兩個問題讓你弄清了事情的始末。你不去思考已經發生的事情,你更在乎的事情處理的結果。你的原則很簡單,不影響學習,不擴大範圍。
你略微思索後道:“首先,‘這類人’、‘那類人’的貼标簽行為,本身就是一種錯誤。你認為把自己歸納為‘某類人’,就可以用‘這類人’固有的缺陷也好、特征也好,來洗白自己的行為,這毫無用處。錯誤的原因隻有一個,你沒能控制住自己的欲望,你能怪的隻有自己。”
你凍得發僵的手指碰掉了桌上的圓珠筆,沒等你彎腰去撿,蘇錦華已經飛快地撿了起來,放回桌上。

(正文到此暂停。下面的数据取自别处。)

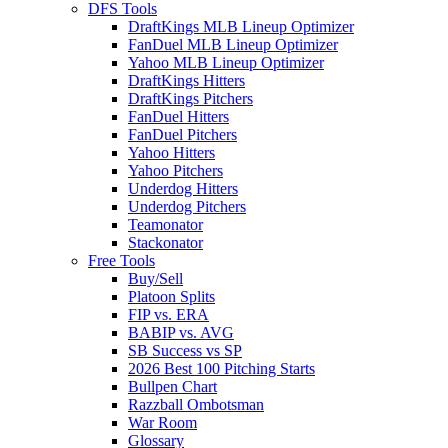
DFS Tools
DraftKings MLB Lineup Optimizer
FanDuel MLB Lineup Optimizer
Yahoo MLB Lineup Optimizer
DraftKings Hitters
DraftKings Pitchers
FanDuel Hitters
FanDuel Pitchers
Yahoo Hitters
Yahoo Pitchers
Underdog Hitters
Underdog Pitchers
Teamonator
Stackonator
Free Tools
Buy/Sell
Platoon Splits
FIP vs. ERA
BABIP vs. AVG
SB Success vs SP
2026 Best 100 Pitching Starts
Bullpen Chart
Razzball Ombotsman
War Room
Glossary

“我不是隻有欲望。”他低聲說,再次拿起桌上灌滿熱水的杯子遞給你,“你手都凍紅了,抱着暖暖吧,等涼了我再去接新的。”
這一次,他的手停在一尺之外,很有分寸地沒有與你肢體接觸。
你接過水杯攏在手心,示意他坐。
“馬上就到期末了,在我這裡,沒有什麼事情比學習更重要。今天發生的不算什麼大事,我不會透露給任何人。我希望你也能把心思放到學習上,别再想那些亂七八糟的事情。”
剛才那一巴掌讓你意識到,對付蘇錦華這樣的人,暴力與激烈隻會讓他變本加厲,唯有報之以冷靜淡漠,才能扼殺他那些扭曲的想法。
蘇錦華愣了愣,似乎沒想到你的反應如此平淡,他不住點頭:“好……好,我發誓,以後未經你允許,我絕對不會再冒犯你。我以為、以為你會愉悅的,是我錯了……”
你說:“放心,你不會再有機會靠近我。”
熱水的溫度讓手指恢複了一些知覺,你拉開抽屜,找出一管藥膏扔給他:“自己塗藥吧。下手重了,見諒。”